*Aim of the task*
State how many lines in the listing below contain the string "Temperature", treating uppercase and lowercase as different, and reply with the number alone.

*Data for this exercise*

▽

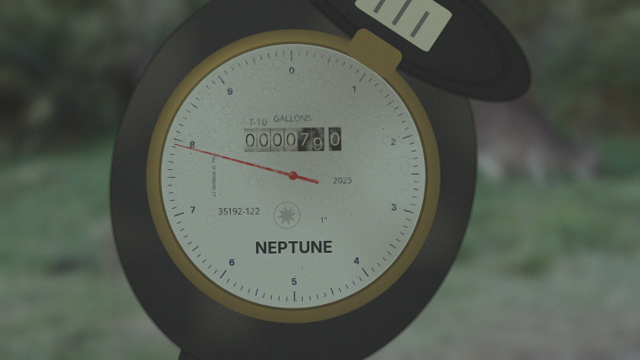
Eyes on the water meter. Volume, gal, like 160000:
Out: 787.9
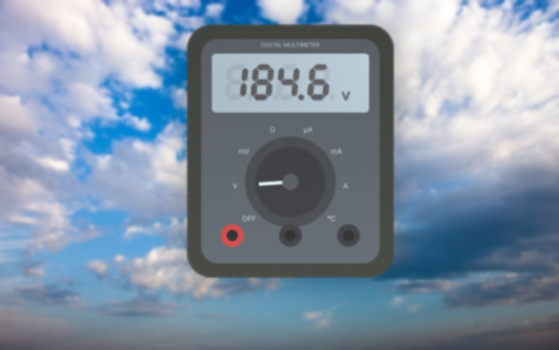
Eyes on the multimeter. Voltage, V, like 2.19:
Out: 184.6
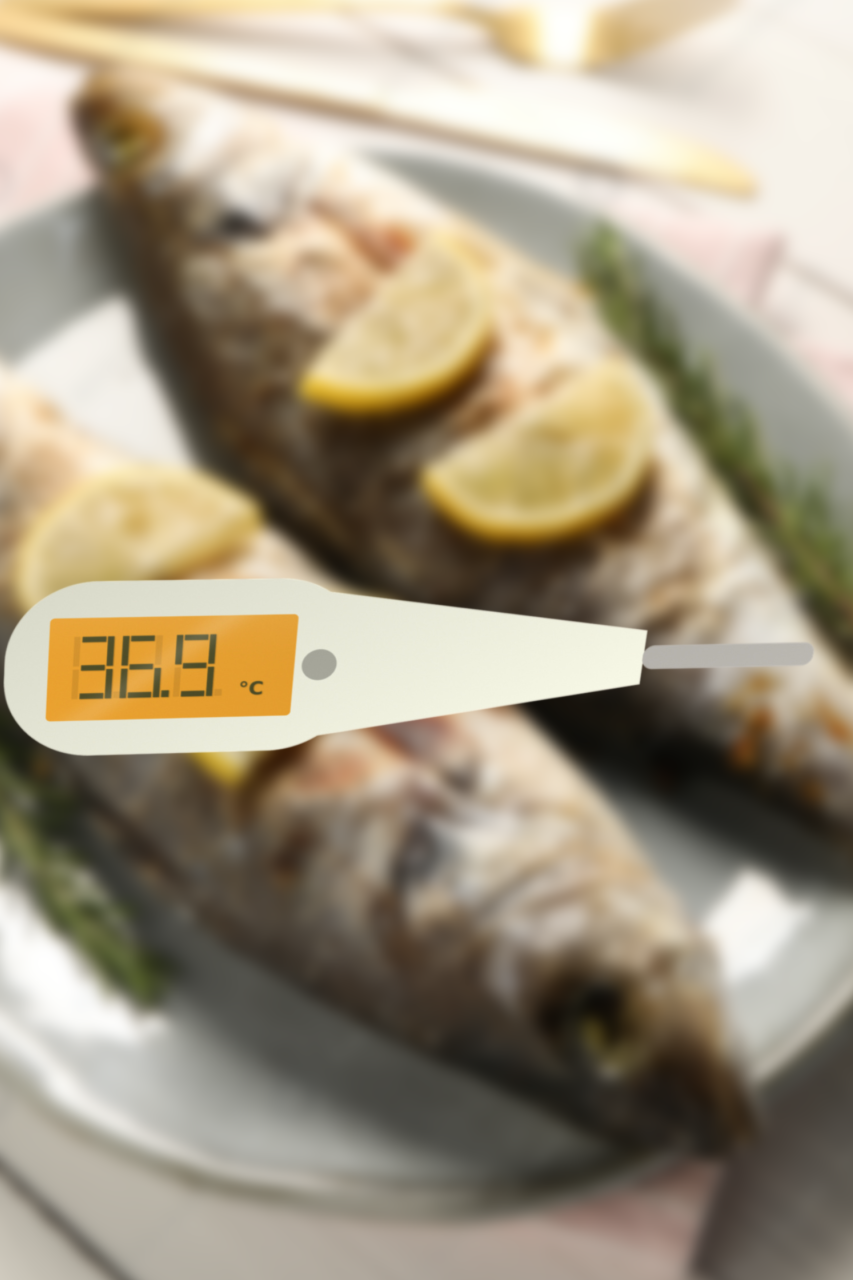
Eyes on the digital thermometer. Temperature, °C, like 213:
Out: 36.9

△
▽

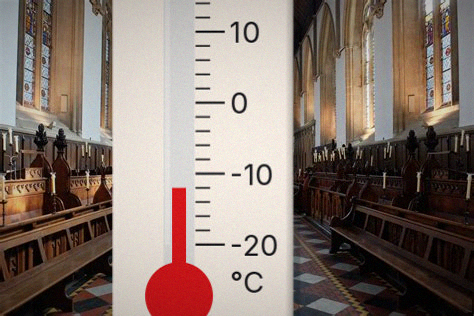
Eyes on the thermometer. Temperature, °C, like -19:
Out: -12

△

*Reply*
2